A unique and artistic treatment of gritty family survival but one that will turn away viewers with its carnal setting and sand-blasted treatment of the human condition
If the context of a film set in a movie theatre is a familiar one, Brillante Mendoza’s essay on family affairs is something completely different. Located in the steamy downtown of an unnamed Philippine city the entire film takes place inside or immediately in front of the Family movie theatre. The Family theatre might take its name from the family that lives there or it might just be a traditional theatre name. But the moniker definitely does not come from the featured films which are 100% pornography. This is the only genre affordable to the Pineda family after a steady stream of bad luck brings them to the time and place of the story.
After only a half dozen films to his credit, new director Mendoza is cutting a wide swath with major awards. He garnered a 2008 Cannes Golden Palm nomination for this film.
The head of the Pineda clan is Nanay Flor played in a simmering performance by Gina Pareño. Nanay runs the business in the traditional old-world sense; she is master, dictator, judge, jury and executioner of the theatre. The movie house is her palace but there is trouble afoot as she learns the hard way that she is barely able to control what happens in her palace and has no control at all once she leaves her kingdom.

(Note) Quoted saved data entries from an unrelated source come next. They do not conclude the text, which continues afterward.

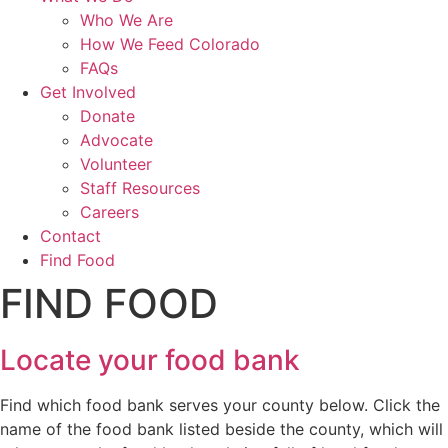
Who We Are
How We Feed Colorado
FAQs
Get Involved
Donate
Advocate
Volunteer
Staff Resources
Careers
Contact
Find Food
FIND FOOD
Locate your food bank
Find which food bank serves your county below. Click the
name of the food bank listed beside the county, which will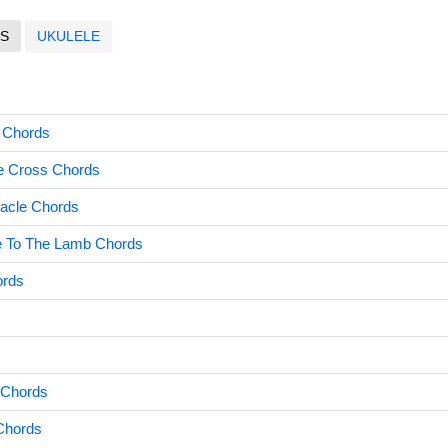
S
UKULELE
d Chords
he Cross Chords
acle Chords
ce To The Lamb Chords
ords
s
 Chords
Chords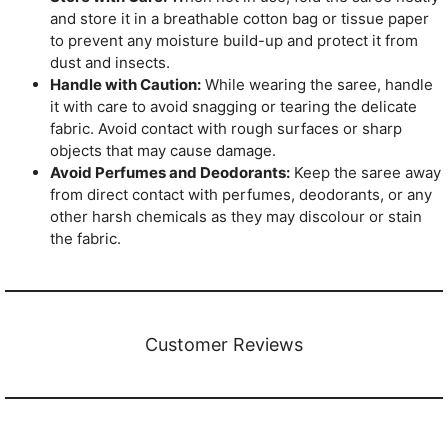
and store it in a breathable cotton bag or tissue paper
to prevent any moisture build-up and protect it from
dust and insects.
Handle with Caution:
While wearing the saree, handle
it with care to avoid snagging or tearing the delicate
fabric. Avoid contact with rough surfaces or sharp
objects that may cause damage.
Avoid Perfumes and Deodorants:
Keep the saree away
from direct contact with perfumes, deodorants, or any
other harsh chemicals as they may discolour or stain
the fabric.
Customer Reviews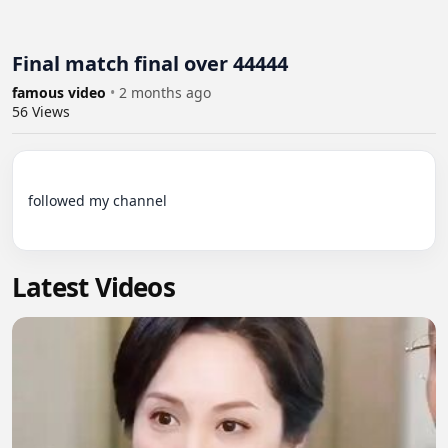
Final match final over 44444
famous video
•
2 months ago
56
Views
followed my channel

Latest Videos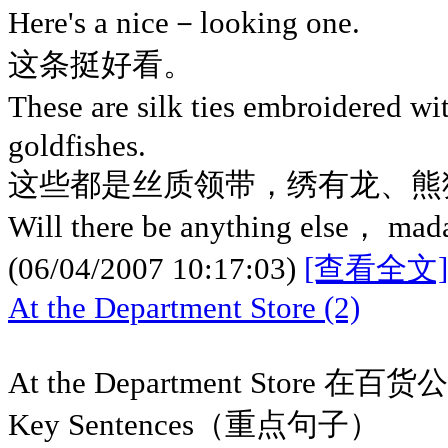
Here's a nice－looking one.
这条挺好看。
These are silk ties embroidered w
goldfishes.
这些都是丝质领带，绣有龙、熊
Will there be anything else， ma
(06/04/2007 10:17:03)
[查看全文]
At the Department Store (2)
At the Department Store 在百货
Key Sentences（重点句子）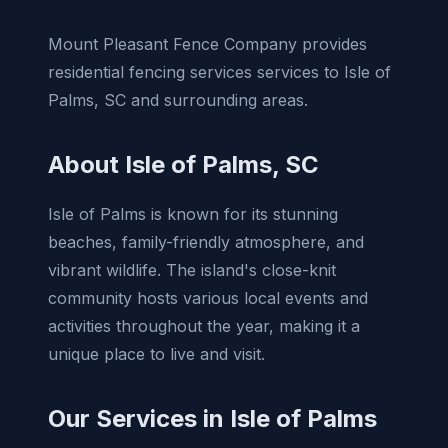
Mount Pleasant Fence Company provides
residential fencing services services to Isle of
Palms, SC and surrounding areas.
About Isle of Palms, SC
Isle of Palms is known for its stunning
beaches, family-friendly atmosphere, and
vibrant wildlife. The island's close-knit
community hosts various local events and
activities throughout the year, making it a
unique place to live and visit.
Our Services in Isle of Palms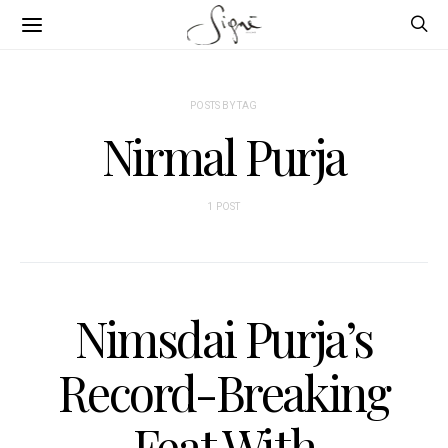
POSTS BY TAG
Nirmal Purja
1 POST
Nimsdai Purja’s
Record-Breaking
Feat With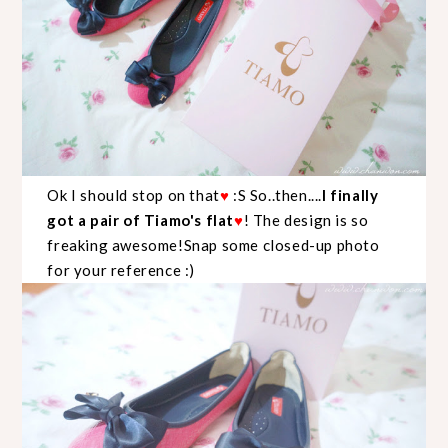
Ok I should stop on that
♥
:S So..then....
I finally
got a pair of Tiamo's flat
♥
! The design is so
freaking awesome!Snap some closed-up photo
for your reference :)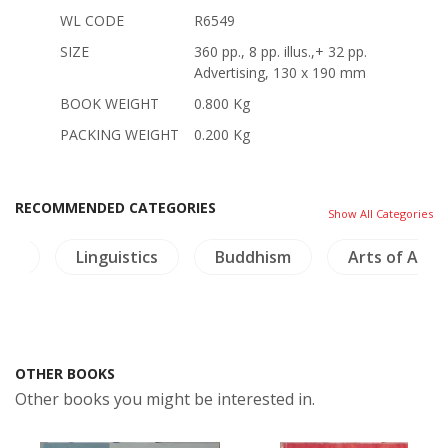
WL CODE
R6549
SIZE
360 pp., 8 pp. illus.,+ 32 pp.
Advertising, 130 x 190 mm
BOOK WEIGHT
0.800 Kg
PACKING WEIGHT
0.200 Kg
RECOMMENDED CATEGORIES
Show All Categories
ics
Linguistics
Buddhism
Arts of Asia
OTHER BOOKS
Other books you might be interested in.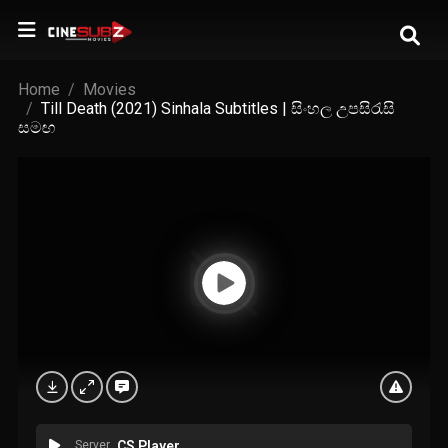
Home
Movies
Till Death (2021) Sinhala Subtitles | සිංහල උපසිරැසි
සමඟ
Server
CS Player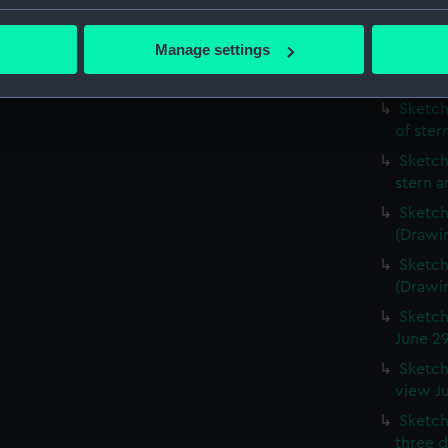
Sketch
bout your geographical location which can be accurate to within 
detail
 actively scanning it for specific characteristics (fingerprinting)
Manage settings
Sketch
 personal data is processed and set your preferences in the
det
Vindict
Sketch
 make our websites work correctly for you.
of ste
cookies to remember your preferences, understand how our websit
Sketch
ookies to tailor our marketing to your interests and deliver emb
stern 
e to allow all cookies, change your preferences or opt-out at an
Sketch
(Drawi
Sketch
(Drawi
Sketch
June 2
Sketch
view J
Sketch
three d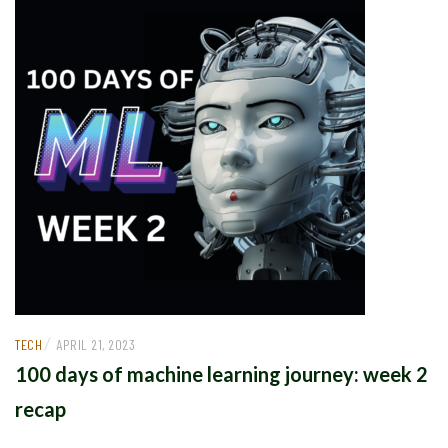
/
TECH
APRIL 21, 2023
100 days of machine learning journey: week 2
recap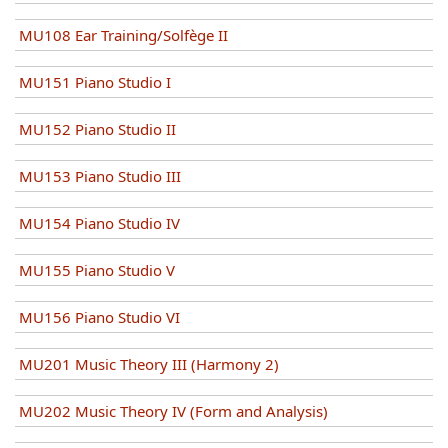
MU108 Ear Training/Solfège II
MU151 Piano Studio I
MU152 Piano Studio II
MU153 Piano Studio III
MU154 Piano Studio IV
MU155 Piano Studio V
MU156 Piano Studio VI
MU201 Music Theory III (Harmony 2)
MU202 Music Theory IV (Form and Analysis)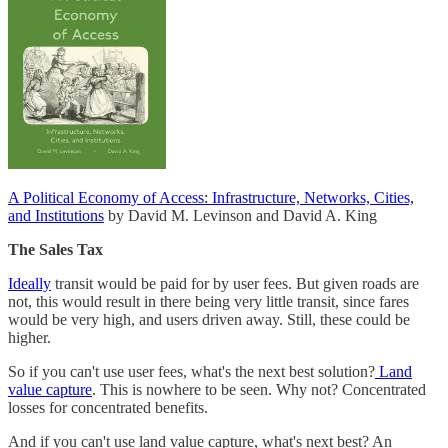
A Political Economy of Access: Infrastructure, Networks, Cities,
and Institutions
by David M. Levinson and David A. King
The Sales Tax
Ideally
transit would be paid for by user fees. But given roads are
not, this would result in there being very little transit, since fares
would be very high, and users driven away. Still, these could be
higher.
So if you can't use user fees, what's the next best solution?
Land
value capture
. This is nowhere to be seen. Why not? Concentrated
losses for concentrated benefits.
And if you can't use land value capture, what's next best? An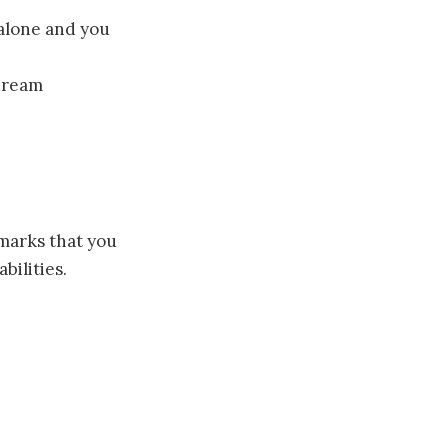
 alone and you
 dream
 marks that you
bilities.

Pareño brings real clout to her role as the grand dame of family slowing losing her power but far too proud to admit it. She is obsessed with a law suit against her husband over a point of pride for which the rest of her family has no sympathy. She is sinking the family ship while suing for docking position but the institution forbids her giving up.
Most of the screen time goes to Jacklyn Jose as Nayda, Nanay Flor’s dutiful daughter and unwilling heir apparent to the alpha female position. Nayda is caught in a dilemma; she is a registered nurse who could be a sophisticate but instead is running the family business out of guilt. She is an unwilling wife of a dimwit husband and the unwilling chief cook and bottle washer of an enterprise that is literally crumbling around her head.
The soundtrack of the film is almost completely devoid of music. Instead it consists of the urban white noise of traffic sounds; engines, exhausts, horns and the cries of the people fighting their way through the tightly packed commercial district. The level of this sound track goes up and down, regulating the tension and points of crisis that occur inside the theatre. Occasionally the familiar but exaggerated sound of the ancient film projector, the thudding, click-click-click we all know so well, is brought up under the traffic noise. This brings a subtle assembly-line cyber pattern up through the traffic noise. The result is eerie.
The cinematography is almost all hand-held in the indie tradition of cinema verite’. The camera follows the characters through the smallest of openings into the off-limits closets and cupboards of the ancient, filthy, crumbling movie house. The pace is brisk, either walking fast or outright running. The pace of the movement matches the pace of the speaking and the soundtrack comes up behind the anxious action with that traffic, threatening to overrun the ruins of the theatre when the family enterprise finally breathes its last.
This film contains explicit sexual scenes of both heterosexual and homosexual intercourse as well as some very real material regarding malfunctioning bodily functions and malfunctioning waste disposal systems. In terms of grinding third world poverty set in the sweltering confines of a cheap porn theatre on an extra dirty street in a seedy city, it is hard to recommend this as a “first date” film. The title “Serbis” translates to “service” in English, a reference to the “service boys” who incessantly promote fast, anonymous, unapologetic sex to every passer-by. The few women who frequent the interior of the theater are little different.
But what sets the film apart is the dual nature of sexual service and service to one’s legacy---the only thing that binds Nayda to the theatre and Nanay to her family. Without this cohesion there would be no life at all.
Great performances by both Gina Pareño and Jacklyn Jose who between them claim dozens of top Philippine awards (FAMAS / Gawad Urian) and nominations and nearly two hundred screen credits. Also very good supporting performances by the 20-something generation of the family, beset with enough angst to fill an entire Midwest city.